Graham Beck, Chardonnay and Pinot Noir, Methode Cap Classique, Brut, WO Western Cape, South Africa, disgorged March 2015, NV
This wine: a blend of chardonnay and pinot noir, bottle fermented, lees ageing over 15-18 months, mushroom cork closure, 12% abv, widely available, ~£12 (2016)
Consumer tasting note: made in the same way as champagne and cava, refreshing but not demanding acidity-wise, with a pleasant toasty orchard fruit nose and bouquet, not complex, but with decent flavour intensity and length.
WSET style tasting note
Appearance: clear and bright, pale intensity gold, showing tears and small bubbles.
Nose: clean, medium (+) intensity, fully developed, with aromas as they come, of toast and digestive biscuit, apple puree, green pear, gorse flower (delicate coconut-like), a spicy hint.
Palate: dry, medium (+) acidity, a medium (-) body, medium alcohol, medium intensity, with flavours of warm toast, baked apple, warm hay, and hints of coconut and ginger. A medium (+) toasty length with a creamy mousse and a long persistence, and a very low-key grip.

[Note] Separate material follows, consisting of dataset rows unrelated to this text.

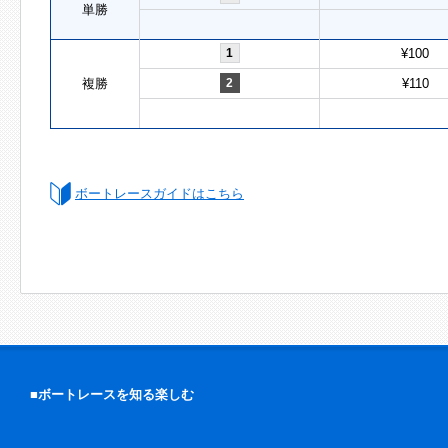
単勝
1
¥100
複勝
2
¥110
ボートレースガイドはこちら
■ボートレースを知る楽しむ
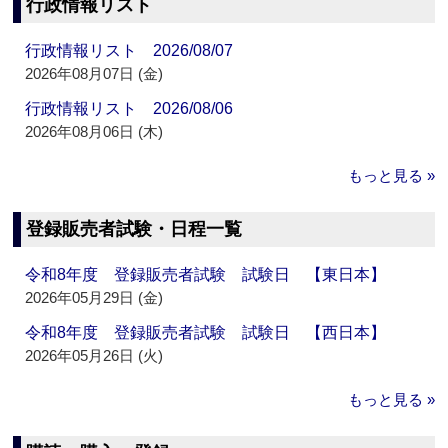
行政情報リスト
行政情報リスト 2026/08/07
2026年08月07日 (金)
行政情報リスト 2026/08/06
2026年08月06日 (木)
もっと見る »
登録販売者試験・日程一覧
令和8年度 登録販売者試験 試験日 【東日本】
2026年05月29日 (金)
令和8年度 登録販売者試験 試験日 【西日本】
2026年05月26日 (火)
もっと見る »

Quality: a good quality wine, decent acidity balances alcohol and flavour intensity; decent intensity, but lacks complexity, modest flavour concentration, following into a modest length.
Readiness for drinking/ageing potential: drink now, not suitable for further ageing – will hold for a year or so but has neither the concentration nor indicative length, nor complexity, to suggest potential for improvement.